When she reached Tommy's and Annika's gate she stopped.

The children looked at each other in silence. At last Tommy spoke. "Why did you walk backward?"

"Why did I walk backward?" said Pippi. "Isn't this a free country? Can't a person walk any way she wants to? For that matter, let me tell you that in Egypt everybody walks that way, and nobody thinks it's the least bit strange."

"How do you know?" asked Tommy. "You've never been in Egypt, have you?"

"I've never been in Egypt? Indeed I have. That's one thing you can be sure of. I have been all over the world and seen many things stranger than people walking backward. I wonder what you would have said if I had come along walking on my hands the way they do in Farthest India."

"Now you must be lying," said Tommy.

Pippi thought a moment. "You're right," she said sadly, "I am lying."
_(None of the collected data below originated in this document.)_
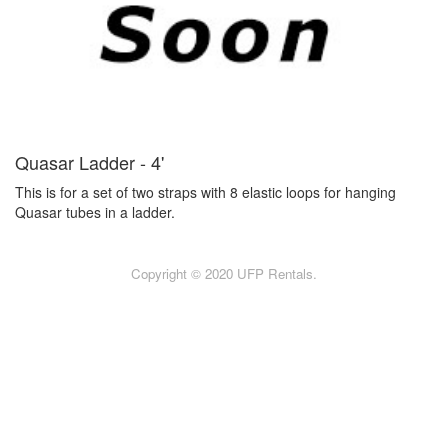
Quasar Ladder - 4'
This is for a set of two straps with 8 elastic loops for hanging
Quasar tubes in a ladder.
Copyright © 2020 UFP Rentals.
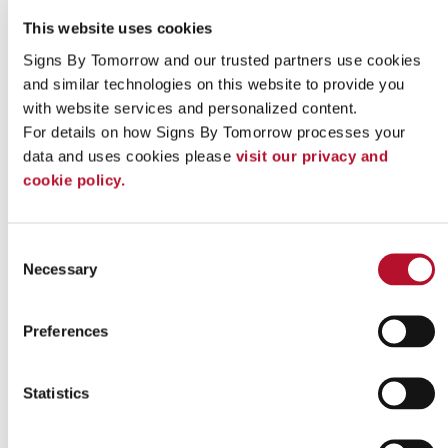
This website uses cookies
Signs By Tomorrow and our trusted partners use cookies 
and similar technologies on this website to provide you 
with website services and personalized content.
For details on how Signs By Tomorrow processes your 
data and uses cookies please 
visit our privacy and 
cookie policy.
Indoor signs
Consent
Necessary
Selection
Preferences
Statistics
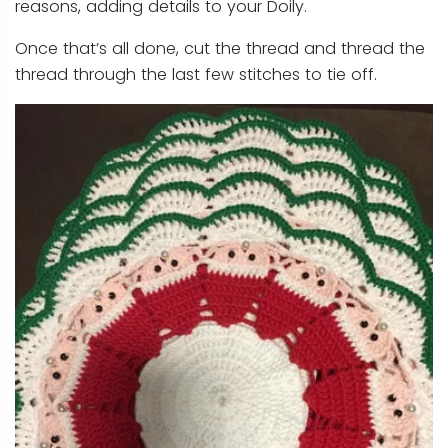
reasons, adding details to your Doily.
Once that’s all done, cut the thread and thread the
thread through the last few stitches to tie off.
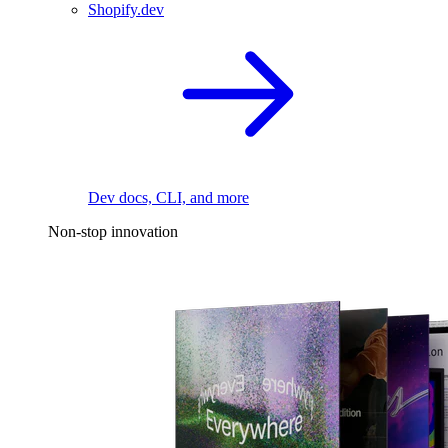
Shopify.dev
Dev docs, CLI, and more
Non-stop innovation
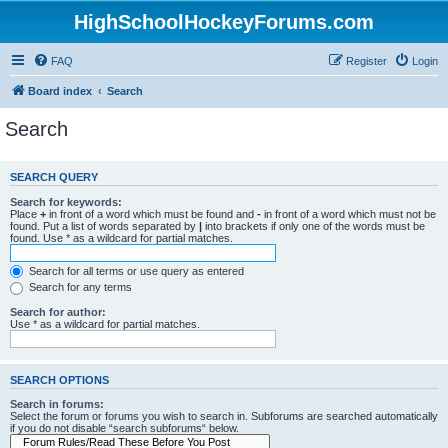
HighSchoolHockeyForums.com
FAQ
Register
Login
Board index
Search
Search
SEARCH QUERY
Search for keywords:
Place
+
in front of a word which must be found and
-
in front of a word which must not be
found. Put a list of words separated by
|
into brackets if only one of the words must be
found. Use * as a wildcard for partial matches.
Search for all terms or use query as entered
Search for any terms
Search for author:
Use * as a wildcard for partial matches.
SEARCH OPTIONS
Search in forums:
Select the forum or forums you wish to search in. Subforums are searched automatically
if you do not disable “search subforums“ below.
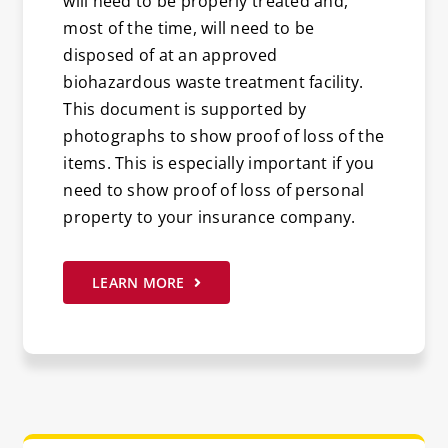
will need to be properly treated and,
most of the time, will need to be
disposed of at an approved
biohazardous waste treatment facility.
This document is supported by
photographs to show proof of loss of the
items. This is especially important if you
need to show proof of loss of personal
property to your insurance company.
LEARN MORE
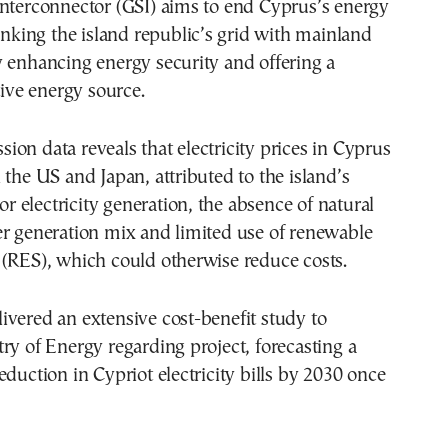
Interconnector (GSI) aims to end Cyprus’s energy
linking the island republic’s grid with mainland
 enhancing energy security and offering a
tive energy source.
on data reveals that electricity prices in Cyprus
 the US and Japan, attributed to the island’s
for electricity generation, the absence of natural
er generation mix and limited use of renewable
 (RES), which could otherwise reduce costs.
vered an extensive cost-benefit study to
ry of Energy regarding project, forecasting a
eduction in Cypriot electricity bills by 2030 once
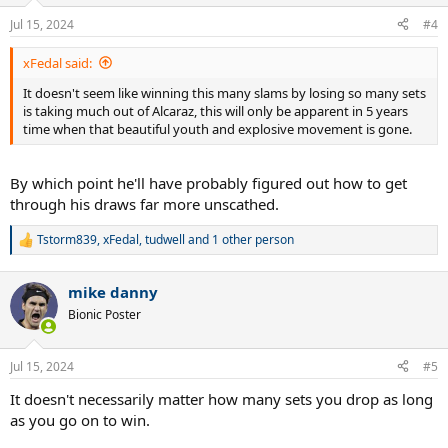
Jul 15, 2024
#4
xFedal said:
It doesn't seem like winning this many slams by losing so many sets
is taking much out of Alcaraz, this will only be apparent in 5 years
time when that beautiful youth and explosive movement is gone.
By which point he'll have probably figured out how to get
through his draws far more unscathed.
Tstorm839
,
xFedal
,
tudwell
and 1 other person
R
e
a
mike danny
c
t
Bionic Poster
i
o
n
Jul 15, 2024
#5
s
:
It doesn't necessarily matter how many sets you drop as long
as you go on to win.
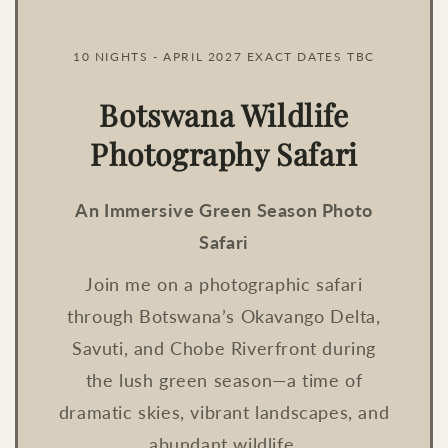
10 NIGHTS - APRIL 2027 EXACT DATES TBC
Botswana Wildlife
Photography Safari
An Immersive Green Season Photo
Safari
Join me on a photographic safari
through Botswana’s Okavango Delta,
Savuti, and Chobe Riverfront during
the lush green season—a time of
dramatic skies, vibrant landscapes, and
abundant wildlife.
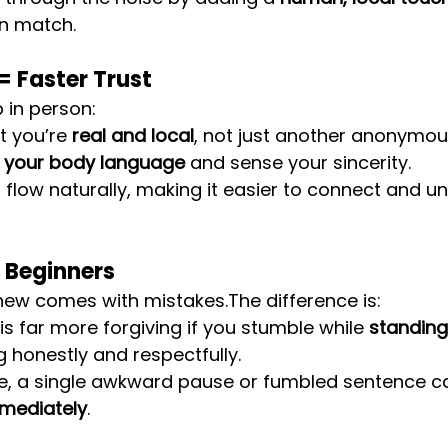
an match.
 Faster Trust
in person:
t you’re 
real and local
, not just another anonymou
 your body language
 and sense your sincerity.
flow naturally, making it easier to connect and u
 Beginners
new comes with mistakes.The difference is:
 far more forgiving if you stumble while 
standing 
g honestly and respectfully.
e, a single awkward pause or fumbled sentence c
mediately
.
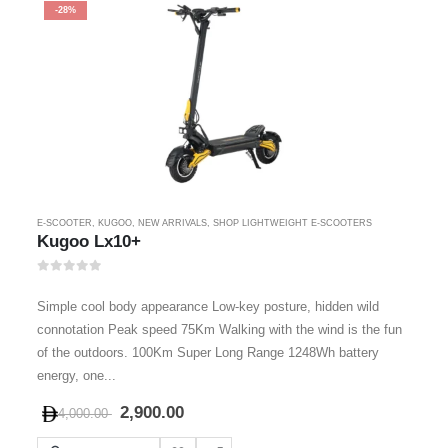
-28%
E-SCOOTER
,
KUGOO
,
NEW ARRIVALS
,
SHOP LIGHTWEIGHT E-SCOOTERS
Kugoo Lx10+
0
out of 5
Simple cool body appearance Low-key posture, hidden wild
connotation Peak speed 75Km Walking with the wind is the fun
of the outdoors. 100Km Super Long Range 1248Wh battery
energy, one...
2,900.00
4,000.00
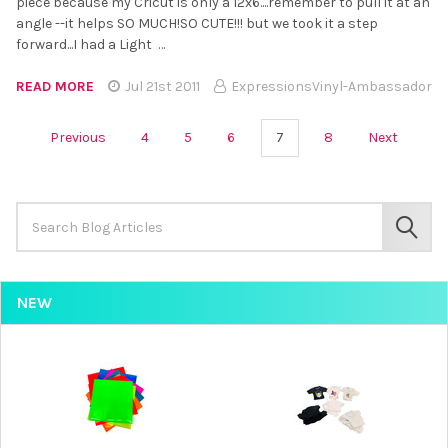
piece because my Cricut is only a 12x6....remember to pull it at an
angle --it helps SO MUCH!SO CUTE!!! but we took it a step
forward...I had a Light …
READ MORE
Jul 21st 2011
ExpressionsVinyl-Ambassador
Previous
4
5
6
7
8
Next
Search
Keyword:
SEAR
NEW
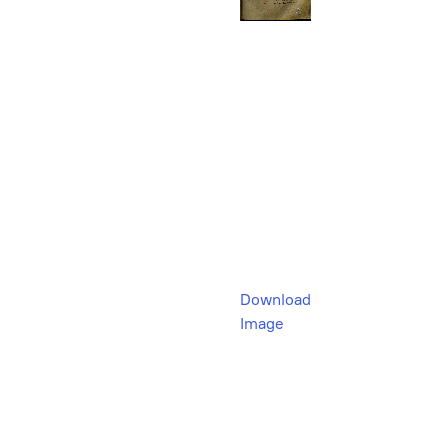
Download
Image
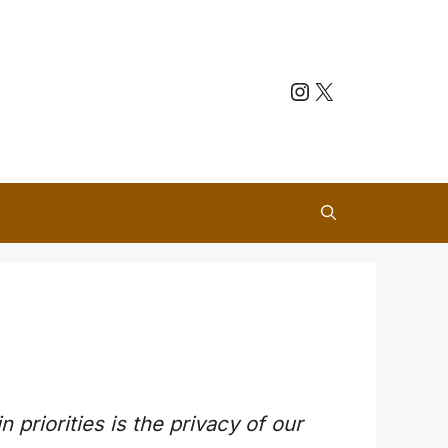
Instagram
X
n priorities is the privacy of our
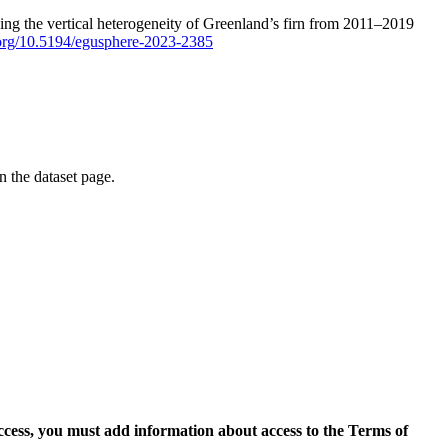
ping the vertical heterogeneity of Greenland’s firn from 2011–2019
i.org/10.5194/egusphere-2023-2385
on the dataset page.
access, you must add information about access to the Terms of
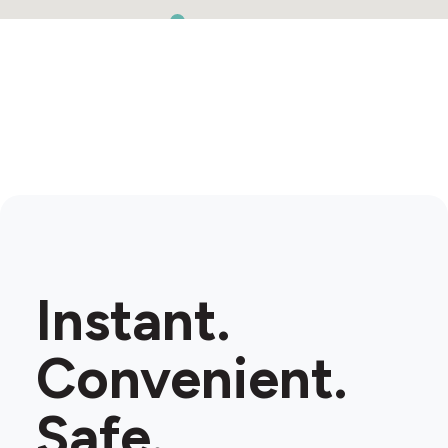
Instant.
Convenient.
Safe.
"It's wicked to lie," said Annika, who had at last gathered up enough courage to speak.

"Yes, it's very wicked to lie," said Pippi even more sadly. "But I forget it now and then. And how can you expect a little child whose mother is an angel and whose father is king of a cannibal island and who herself has sailed on the ocean all her life—how can you expect her to tell the truth always? And for that matter," she continued, her whole freckled face lighting up, "let me tell you that in the Congo there is not a single person who tells the truth. They lie all day long. Begin at seven in the morning and keep on until sundown. So if I should happen to lie now and then, you must try to excuse me and to remember that it is only because I stayed in the Congo a little too long. We can be friends anyway, can't we?"

"Oh, sure," said Tommy and realized suddenly that this was not going to be one of those dull days.

"By the way, why couldn't you come and have breakfast with me?" asked Pippi.

"Why not?" said Tommy. "Come on, let's go."

"Oh, yes, let's," said Annika.

"But first I must introduce you to Mr. Nilsson," said Pippi, and the little monkey took off his cap and bowed politely.